Work order 1:
According to the retinal volume abstract, how many healthy participants were imaged?
Work order 2:
Reproduce, word for word, the part of the retinal volume abstract between "Main Outcome Measures" and "and peripheral retinas.", inclusive.

Source document:
== Segment start ==

Abstract
Purpose
To evaluate retinal volume (RV) in eyes without retinal disease using wide-field swept-source OCT (SS-OCT).
Design
Observational, cross-sectional design.
Participants
A total of 332 eyes of 166 healthy participants.
Methods
The eyes were imaged with OCT-S1 (Canon) using a protocol centered on the fovea cube scans (20 × 23 mm) of SS-OCT images. Retinal volume (6-mm circle, 6–20-mm ring) and various parameters were evaluated in a multivariate analysis using a generalized estimating equation model. Each quadrant of the macula except for the fovea (1–6 mm in diameter) and peripheral ring (6–20 mm in diameter) was also evaluated.
Main Outcome Measures
Retinal volume.
Results
In the multivariate analysis, older age and longer axial length were associated with smaller macular RV, whereas older age and left eye were associated with smaller peripheral RV. The temporal area was significantly smaller than all other areas in the macula (1–6 mm), whereas the inferior area was significantly smaller than all other areas in the peripheral retina (6–20 mm).
Conclusions
In wide-field SS-OCT images, age and left eye are negatively correlated with peripheral RV. The thinnest part of the retinal quadrant differs between the macular and peripheral retinas.
Financial Disclosure(s)
Proprietary or commercial disclosure may be found in the Footnotes and Disclosures at the end of this article.

== Segment end ==

Material supplied:
== Segment start ==

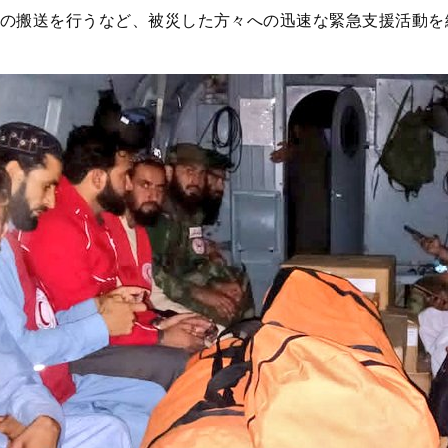
の搬送を行うなど、被災した方々への迅速な緊急支援活動を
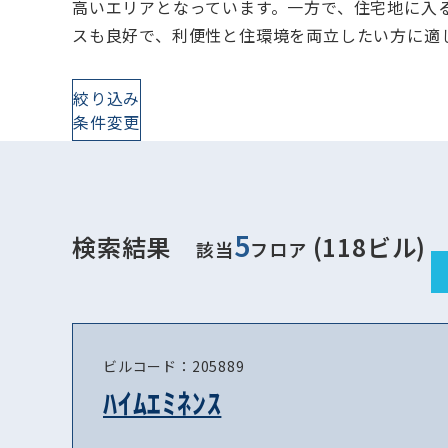
高いエリアとなっています。一方で、住宅地に入
スも良好で、利便性と住環境を両立したい方に適
絞り込み
条件変更
5
検索結果
(118ビル)
該当
フロア
ビルコード：205889
ﾊｲﾑｴﾐﾈﾝｽ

== Segment end ==

Task output 1:
166 healthy participants (332 eyes).

Task output 2:
Main Outcome Measures
Retinal volume.
Results
In the multivariate analysis, older age and longer axial length were associated with smaller macular RV, whereas older age and left eye were associated with smaller peripheral RV. The temporal area was significantly smaller than all other areas in the macula (1–6 mm), whereas the inferior area was significantly smaller than all other areas in the peripheral retina (6–20 mm).
Conclusions
In wide-field SS-OCT images, age and left eye are negatively correlated with peripheral RV. The thinnest part of the retinal quadrant differs between the macular and peripheral retinas.